It is also a conceptual work. By choosing locations visited by Charles Booth and his associates when conducting their socio-cultural survey in late Victorian times  and by juxtaposing historic texts from Booth’s survey with the photographs I make direct reference to the past. My intention is to draw attention to the transient nature of the urban scene in East London and at the same time to engage the viewer/reader in imagining the past events and to invite them to consider a range of social issues – both past and present.

My decision to shoot at night and in the early morning is also part of the conceptual framework. The absence of people and the dramatic lighting give the images the feel of an ’empty theatrical stage’ onto which I invite the viewer to project the scenes witnessed by Booth (as set out in his texts). The absence of people and deep shadows in the photographs also serve as metaphors for the transience of life and people past and give the work a psychological charge. (the link between shadows and the past is echoed in the East London scene by Horace’s quotation ‘Umbra Sumus’ or ‘We are Shadows’ which is to be found on a plaque above the entrance to the former Huguenot Church (now Mosque) on Brick Lane in Spitalfields).

Given the multilayered nature of the work it is perhaps not surprising that I have been influenced by both documentary and conceptual photographers/artists. I have set out my thoughts on these influences below with reference to documentary, conceptual and aesthetic considerations.

Documentary Influences

A key early influence, which perhaps set me on the path to making ‘Lifting the Curtain’, was Joel Sternfeld’s ‘On this Site’. (1) Sternfeld describes the work as documenting a “list of places [he] cannot forget because of the tragedies that identify them.” (2) Sternfeld revisited places where these tragedies, such as murders and environmental disasters, took place and photographed the scenes, which most often bears little evidence of what took place there. The photographs are shown alongside brief somewhat terse texts which explain what happened at each location. The juxtaposition of the text invites the audience to engage with the photographs as memorials to the past events and to use their imagination to visualise what took place there. My idea to re-photograph scenes of past events and to juxtapose the photographs with texts explaining what happened there first came from reading Sternfeld’s book.

■ Information shown ■
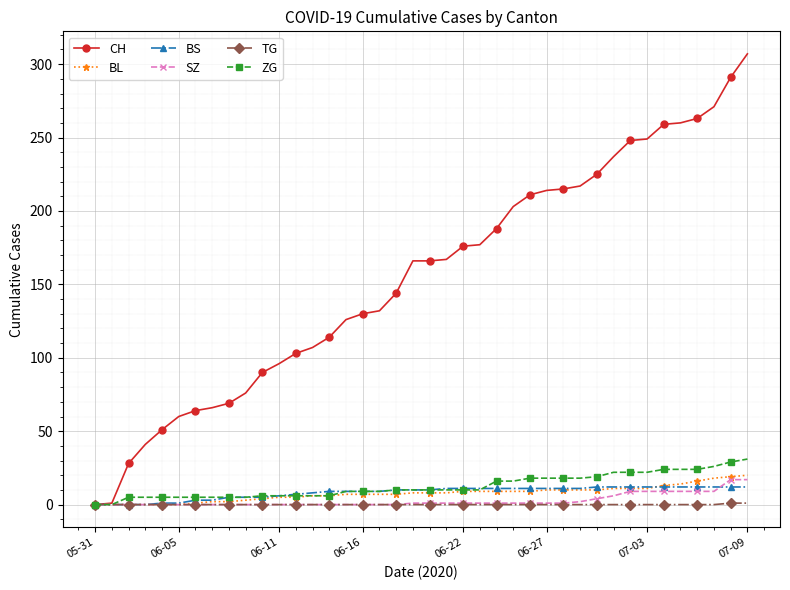

Which series has the widest spread of values?

CH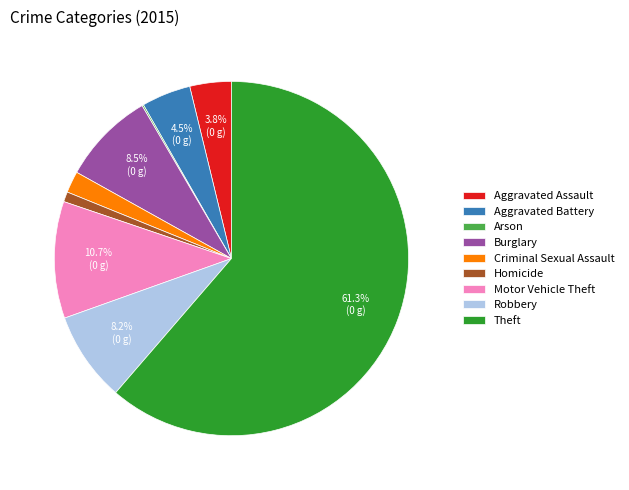

Which slice represents more than half of the pie?

Theft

■ Written task ■
Resume the statement about the East London photography project, continuing right after its last sentence.

■ Answer space ■
Central Park, north of the Obelisk, behind the Metropolitan Museum of Art, New York, May 1993 (courtesy of Joel Sternfeld)

Central Park, north of the Obelisk, behind the Metropolitan Museum of Art, New York, May 1993 (copyright Joel Sternfeld)

I have researched other photographers who have made similar work to Sternfeld’s. Three works in particular have influenced my thinking – David Gillanders’ uncivilised, Simon Norfolk’s Bleed and Choloe Dewe Mathews’ Shot at Dawn. 

David Gillander’s is a Scottish documentary photographer who has made much work in and around Glasgow. In 2008 his project on knife crime in Glasgow won a Getty Images Grant for Editorial Photography. The photographs in this work, which was about knife crime in Glasgow, were very graphic and spurred much debate about whether such images should be published (they appeared in the press). As a result Gillanders decided to find a different way to present the same story. He ‘took a step back from [his] initial approach and tried to make a complementary series of images which were less graphic in content, but equally powerful’. (3) The result is his work ‘uncivilised’ which is a series of photographs of the places where murders took place. The images were combined with with text from court transcripts and newspaper articles. Gillanders’ texts are narratives which describe sequences of events. Whilst the images do not show any traces of what took place there, the texts prompt the viewer’s imagination to visualise the gruesome scenes. The images are in black and white and are dark and moody. The text and image is presented side by side as part of the same panel and the text is styled to look like the font of a typewriter, referencing the official source of the material. A number of elements from Gillanders work gave me food for thought, in particular his ideas of including the text alongside the image as a single integrated artwork, using stylised text font to reference its source and his decision to use a moody aesthetic for the photograph to engage the viewer psychologically.

uncivilised Copyright David Gillanders

uncivilised (copyright David Gillanders)

Simon Norfolk’s Bleed is about the ethnic cleansing which took place in Bosnia in the 1990s. (4) A peculiar feature of this war was that those committing these atrocities were very aware that they could well be brought to account for their ‘war crimes’. Many of the victims of the mass killings were moved from their initial burial places to secondary sites, in an effort to cover up the crimes. Norfolk revisited and photographed  known sites of secondary mass graves. The photographs are accompanied by extended captions which explain what happened at these sites. Many of the photographs are close ups of patterns in the frozen ice and snow of the landscape. There is no evidence of  the past events. Norfolk plays on the idea that the lack of evidence in the photographs is a metaphor for the way in which the perpetrators sought to hide their crimes. In Norfolk’s work the images and text are not bound together in the same way as the image/text panels of Gillanders. In his case the texts appear as captions which in the book are shown at the end. What I learned from Norfolk’s work was that even a photograph of a scene which is essentially an abstract landscape can serve as a site of contemplation for past events and that photographs can serve as powerful metaphors for complex ideas.

Bleed book cover (copyright  Simon Norfolk)

Bleed book cover (copyright Simon Norfolk)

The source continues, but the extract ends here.